Меня не утешала мысль о том, что вот сейчас бомба может свалиться на нас и мы погибнем здесь, в этой котельной — несчастные, красивые, молодые возлюблен­ные, так и не успевшие замарать утехами плоти весен­нюю чистоту чувства. Увы, среди этой бойни мы ни у кого не вызвали бы сочувствия, а закон больших чисел обрек бы нас на безымянность, затерянность среди мно­жества жертв. Мной овладело дикое отвращение к та­кой смерти. Я уже пять лет играл в эту лотерею, но теперь вероятность полного проигрыша весьма и весьма увеличилась.
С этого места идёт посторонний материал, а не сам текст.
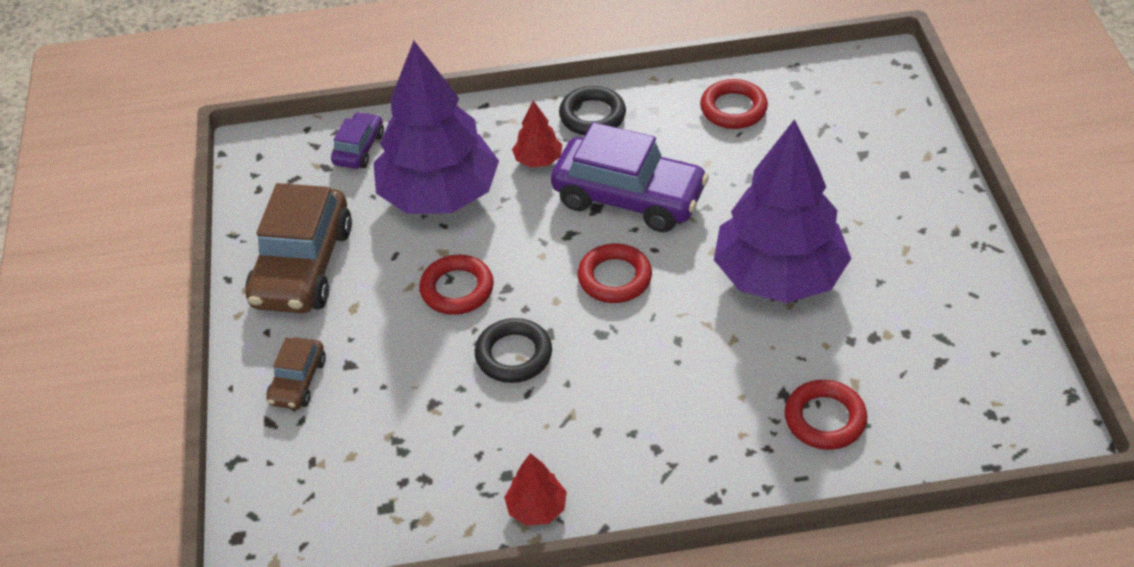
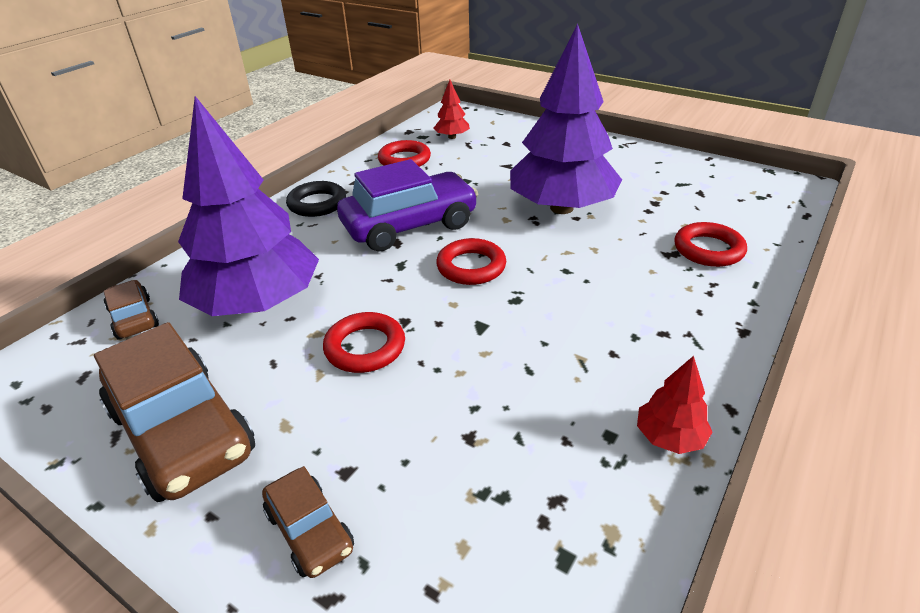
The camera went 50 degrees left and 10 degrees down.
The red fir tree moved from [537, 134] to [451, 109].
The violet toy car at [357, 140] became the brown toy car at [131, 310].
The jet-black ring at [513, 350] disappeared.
Взбешенный, я выбежал на улицу и, нырнув в самую гущу гула, свиста и грохота, шел, даже не пригибаясь, потому что из окошка могла смотреть Тереза. Впрочем, все попытки укрыться от стального дождя все равно бы­ли бессмыслицей, ведь эти пушки и минометы метили не в меня, они просто стреляли в заданный квадрат — по всему нашему району. Под прикрытием пятиэтажных домов вдоль Пулавской торопливо продвигался, направ­ляясь, по-видимому, к Круликарне, небольшой отряд.

Невысокий парнишка с противотанковым ружьем на плече, бежавший в реденькой цепочке предпоследним, вдруг перекувырнулся и застыл на месте. Тот, что бе­жал сзади, в одну секунду нагнулся над ним, схватил противотанковое ружье, оттолкнул упавшего к стене и помчался дальше.

Я быстро шел вдоль улицы меж двойного ряда де­ревьев, не желая больше жить как заяц. Это заячье состояние с его постоянной беготней и попытками удрать было больше нестерпимо. Да я и не нашел бы при всем желании ни единой дыры, ни единого уголка, которые могли бы дать надежное укрытие от этого дождя из снарядов всевозможных форм, видов и калиб­ров, от этой сверхсовременной техники убиения Anno Domini 1944, а потому следовало плюнуть на все и ша­гать напрямик, с высоко поднятой головой. Впрочем, я был зайцем вооруженным, при мне был «вальтер» ка­либра 7,65, подарок Густлика ко дню рождения в про­шлом году, так что я мог убить врага на расстоянии полутора десятка метров, если б он пожелал настолько приблизиться ко мне. Теперь-то уж нигде не было ни души, но я по-прежнему не собирался пригибаться, хотя такого обстрела я еще до сих пор не видывал, а беготня под шрапнелью во время обороны Варшавы казалась мне теперь столь же безопасной, как прогулка по пло­щади Св. Марка в Венеции.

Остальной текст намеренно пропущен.